# Goal of the exercise:
Below are the records; restate word for word the lines from the first through the one containing "even if they", and only those.

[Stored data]
▬▬▬▬▬▬

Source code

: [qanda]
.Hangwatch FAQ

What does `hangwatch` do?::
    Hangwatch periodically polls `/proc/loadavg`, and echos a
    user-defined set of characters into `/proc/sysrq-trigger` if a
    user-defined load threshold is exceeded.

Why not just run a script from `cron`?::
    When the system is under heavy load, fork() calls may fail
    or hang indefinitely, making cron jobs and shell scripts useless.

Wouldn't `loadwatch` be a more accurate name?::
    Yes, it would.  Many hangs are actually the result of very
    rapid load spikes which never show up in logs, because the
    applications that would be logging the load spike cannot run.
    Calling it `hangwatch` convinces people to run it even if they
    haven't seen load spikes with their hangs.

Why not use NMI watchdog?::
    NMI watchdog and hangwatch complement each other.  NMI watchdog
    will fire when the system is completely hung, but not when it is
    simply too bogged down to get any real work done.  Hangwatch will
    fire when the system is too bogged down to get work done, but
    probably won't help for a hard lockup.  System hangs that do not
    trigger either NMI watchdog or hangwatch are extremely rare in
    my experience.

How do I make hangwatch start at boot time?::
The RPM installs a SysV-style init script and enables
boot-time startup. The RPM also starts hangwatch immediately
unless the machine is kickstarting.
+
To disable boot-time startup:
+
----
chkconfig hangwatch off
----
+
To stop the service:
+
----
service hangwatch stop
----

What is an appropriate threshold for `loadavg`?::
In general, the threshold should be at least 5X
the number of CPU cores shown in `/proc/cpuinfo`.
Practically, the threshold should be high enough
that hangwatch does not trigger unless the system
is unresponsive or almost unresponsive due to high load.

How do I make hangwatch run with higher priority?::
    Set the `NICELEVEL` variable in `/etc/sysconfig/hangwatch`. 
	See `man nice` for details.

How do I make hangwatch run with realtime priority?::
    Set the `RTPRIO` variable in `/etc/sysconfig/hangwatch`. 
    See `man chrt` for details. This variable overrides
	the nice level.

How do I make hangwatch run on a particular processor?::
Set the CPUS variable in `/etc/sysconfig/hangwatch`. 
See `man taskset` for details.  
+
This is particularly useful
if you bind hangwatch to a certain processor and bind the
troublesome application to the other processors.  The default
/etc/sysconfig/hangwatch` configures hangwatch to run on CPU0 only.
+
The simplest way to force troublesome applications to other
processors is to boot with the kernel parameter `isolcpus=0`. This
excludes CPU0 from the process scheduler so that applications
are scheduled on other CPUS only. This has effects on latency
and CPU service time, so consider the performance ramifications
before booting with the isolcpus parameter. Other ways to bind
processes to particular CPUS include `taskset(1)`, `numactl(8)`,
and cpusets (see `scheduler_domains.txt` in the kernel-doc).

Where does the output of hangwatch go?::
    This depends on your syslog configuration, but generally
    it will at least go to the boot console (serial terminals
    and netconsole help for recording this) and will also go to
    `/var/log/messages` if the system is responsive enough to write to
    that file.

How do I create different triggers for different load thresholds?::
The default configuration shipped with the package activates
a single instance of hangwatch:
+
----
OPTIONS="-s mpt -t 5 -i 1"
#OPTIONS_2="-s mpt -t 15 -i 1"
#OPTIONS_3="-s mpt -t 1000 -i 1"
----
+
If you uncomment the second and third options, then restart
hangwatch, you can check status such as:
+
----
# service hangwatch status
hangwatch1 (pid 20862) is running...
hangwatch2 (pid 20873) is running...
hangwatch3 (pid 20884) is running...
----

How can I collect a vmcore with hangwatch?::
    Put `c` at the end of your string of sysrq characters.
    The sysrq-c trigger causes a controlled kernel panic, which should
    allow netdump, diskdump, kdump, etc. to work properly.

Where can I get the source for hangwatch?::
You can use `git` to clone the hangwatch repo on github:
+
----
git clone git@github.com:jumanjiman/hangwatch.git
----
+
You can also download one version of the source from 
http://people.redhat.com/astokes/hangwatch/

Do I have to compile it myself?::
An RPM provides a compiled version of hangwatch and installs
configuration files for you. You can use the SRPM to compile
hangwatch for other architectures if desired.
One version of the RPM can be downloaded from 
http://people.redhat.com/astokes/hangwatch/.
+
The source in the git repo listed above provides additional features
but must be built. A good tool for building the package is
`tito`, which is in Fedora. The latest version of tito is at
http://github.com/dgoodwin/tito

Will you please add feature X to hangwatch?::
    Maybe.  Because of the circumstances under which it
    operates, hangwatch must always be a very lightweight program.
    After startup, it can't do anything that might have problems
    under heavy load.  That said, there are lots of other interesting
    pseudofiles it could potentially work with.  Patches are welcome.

▬▬▬▬▬▬

# Task output:
Source code

: [qanda]
.Hangwatch FAQ

What does `hangwatch` do?::
    Hangwatch periodically polls `/proc/loadavg`, and echos a
    user-defined set of characters into `/proc/sysrq-trigger` if a
    user-defined load threshold is exceeded.

Why not just run a script from `cron`?::
    When the system is under heavy load, fork() calls may fail
    or hang indefinitely, making cron jobs and shell scripts useless.

Wouldn't `loadwatch` be a more accurate name?::
    Yes, it would.  Many hangs are actually the result of very
    rapid load spikes which never show up in logs, because the
    applications that would be logging the load spike cannot run.
    Calling it `hangwatch` convinces people to run it even if they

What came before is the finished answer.